__Exercise requirements__. Transcribe all data verbatim. Skip the pictures.

__Given material__.
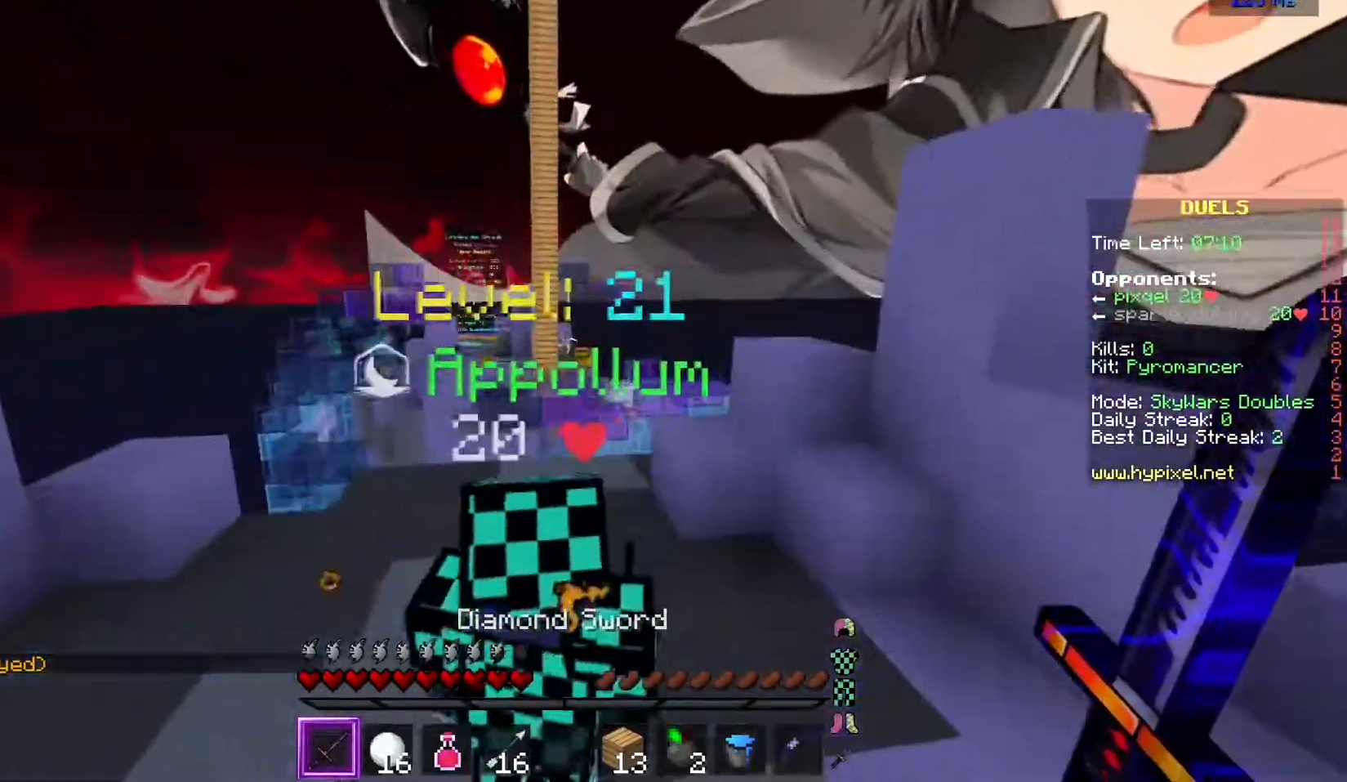
Gameplay with keyboard and mouse; each line is a JSON object with the keys and mouse buttons held at the frame after it. "events" lists presses ("down") and releases ("up") of "a", "d", "s", "w", "mouse_left" and "mouse_right" between this image and that frame as [ms after this image, input, new state], when the widget could be followed in between. "mouse_left", "mouse_right" = the "left", "right" buttons of the "mouse" list. No other keys are recorded. Fast repeated clicks can show as one long hold. Mouse movement is not recorded.
{"keys": ["d"], "mouse": [], "events": [[100, "a", "up"], [100, "d", "down"], [100, "w", "up"]]}
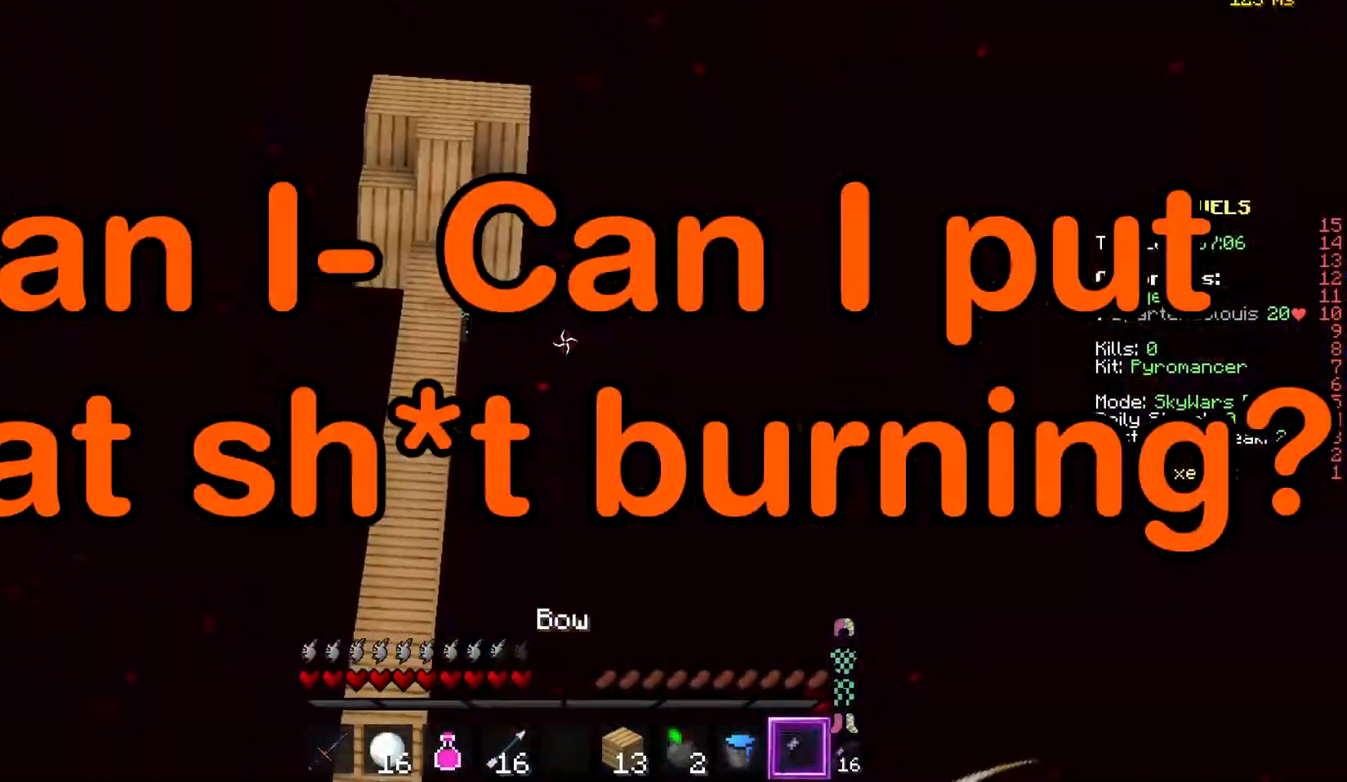
{"keys": ["d", "w"], "mouse": [], "events": [[500, "w", "down"]]}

__Reply to the exercise__.
Gameplay with keyboard and mouse; each line is a JSON object with the keys and mouse buttons held at the frame after it. "events" lists presses ("down") and releases ("up") of "a", "d", "s", "w", "mouse_left" and "mouse_right" between this image and that frame as [ms after this image, input, new state], when the widget could be followed in between. "mouse_left", "mouse_right" = the "left", "right" buttons of the "mouse" list. No other keys are recorded. Fast repeated clicks can show as one long hold. Mouse movement is not recorded.
{"keys": ["d"], "mouse": [], "events": [[100, "a", "up"], [100, "d", "down"], [100, "w", "up"]]}
{"keys": ["d", "w"], "mouse": [], "events": [[500, "w", "down"]]}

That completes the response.